We've been seeing the
multi-core trend oncoming for a while now, but it seems
Intel isn't just kidding around with the idea. The word on the street is that they have plans for a 32 core chip line named "Keifer" in the next few years to bust on those server tasks, which will no doubt be as boring and onerous as the processes of today. The good news is that while those chips will be fairly low on GHz -- about one third of the fastest Xeon CPU currently available -- but they'll manage 15x the performance with all those cores working in parallel, running a total of 128 threads. Based on a 32nm process, each Keifer should have eight processing nodes holding four cores, with a total of 24MB of cache between them. It appears Intel is most worried about keeping up with the multi-core efforts of Sun's Ultra Sparc chips, with little fear for AMD's Opteron roadmap, but with these Keifer chips being due around 2010, we're wondering how long it'll take for all this crazy multi-core action to trickle down into
laptop chips for 32x (or 15x, as it were) the portable fun. The biggest hurdle of all, however, could be a consumer Microsoft OS that can fully help software take advantage of multiple cores, a task which
Vista isn't quite up to.
you think with a code name like Keifer it should be 24 cores...
Dang! Paul beat me to that one!
But the description sounds like Keifer will only be quad-core. It says "8 nodes with 4 cores each" and then says "Every node will have direct access to one 3 MB on-die last level cache". Or is my mistake in assuming 1 die = 1 chip?
"WE'RE RUNNING OUT OF CORES!"
I mean,
"WE'RE RUNNING OUT OF TIME! Tell me, where is the 4th core?!"
Beep-boop-beep-boop.
from 2 to 32 cores?? How about 4,6,8,... I need a good machine to play doom iii too:)
Yawn...this is old news. IBM's been doing this for many years. It's good of Intel to finally jump on the bandwagon though, horrah Intel.
Keep in mind, you're not going to see this in your desktop or notebook for many years after it hits the enterprise server community...if ever.
For Zafar, I believe intel is going quad-core in Jan. '07 with (i might be wrong here!) Santa Rosa? And I think I heard of octo-core cpu for late 07.
This wouldn't be very good for a desktop or laptop application, which has fewer, more time-critical tasks. Unless you REALLY want a dedicated core for your taskbar clock....

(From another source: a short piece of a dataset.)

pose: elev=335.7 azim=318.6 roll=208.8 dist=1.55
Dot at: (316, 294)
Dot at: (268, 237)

As for gaming, I'd be interested to hear how many threads a game developer would reasonably use. I would think multi-core video cards would be more useful.

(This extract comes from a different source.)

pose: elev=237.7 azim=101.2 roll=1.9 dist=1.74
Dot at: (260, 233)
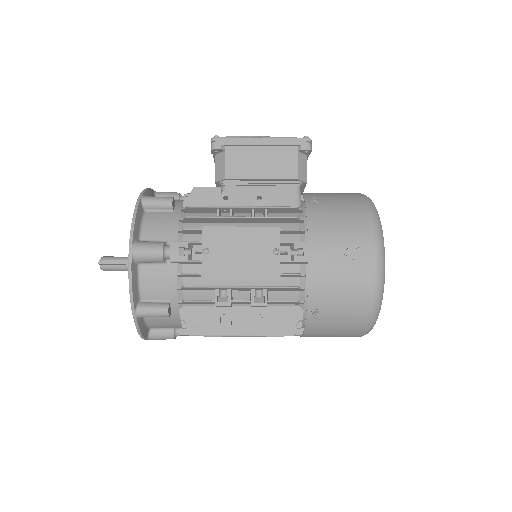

"WHO ARE YOU WORKING FOR!?!?!?!?!"
*shoots him in the leg and smashes gun in wound*
"WHO ARE YOU WORKING FOR?!?!?!"
"I told you, I work for intel"
"Oh, sh*t," *opens phone*
"Cloe O'Brien"
"It's Jack, I think we got the wrong guy"
"Oh, sh*t"
beep, boop, beep, boop
Chris... "Yawn...this is old news"....
I cant stand when guys like you post that this is old news. Not everyone knows the same things that you do so for future reference, PEOPLE DONT GIVE A SHIT IF YOU THINK THIS IS OLD NEWS! If Engadget reports "OLD" news to you, move on.

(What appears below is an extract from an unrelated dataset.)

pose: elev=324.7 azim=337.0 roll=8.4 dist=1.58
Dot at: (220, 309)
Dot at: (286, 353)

Intel Has a NEW LOGO guys. the e has been moved inline.
just for your info!
Uh... Mac OS handles multiple cores pretty well... and last time I checked, Cupertino is using Intel processors... so wouldn't it follow that they wouldn't have to run a version of Windoze that completely sucks with multiple cores?
Won't a 32-core chip run afoul of the same issues that are plauging multi-Xeon systems, which is to say bandwidth? Or is that only a concern with multiple chips, and not multiple cores on the same chip?
/me drools at the idea of running 32 instances of
I think the point was more that Vista might find it hard to handle 32 cores. Might be an ceiling to the number of cores it can handle in SMP.
Key phrase here is "consumer OS", which Vista is. Server OS doesn't apply to an OS that needs 512MB of RAM JUST TO OPERATE! And don't tell me it can run on less (I don't know if it can, it just may), my point is that it's the most resource-intensive thing yet, which doesn't make for good server operation.
Slight problem with the name... it'll be easily confused with Kiefer (which is a rather large company that caters to everything involving water).
I love how "Jack" comes to most of our minds.
Maybe this is a bit facile, but perhaps this is part of the Apple development? Stop and ask yourself who is the voice of MacTel advertisements. And who already has a 64-bit OS.
Maybe its cuz Keifer voice-overed that Mac/Intel commercial.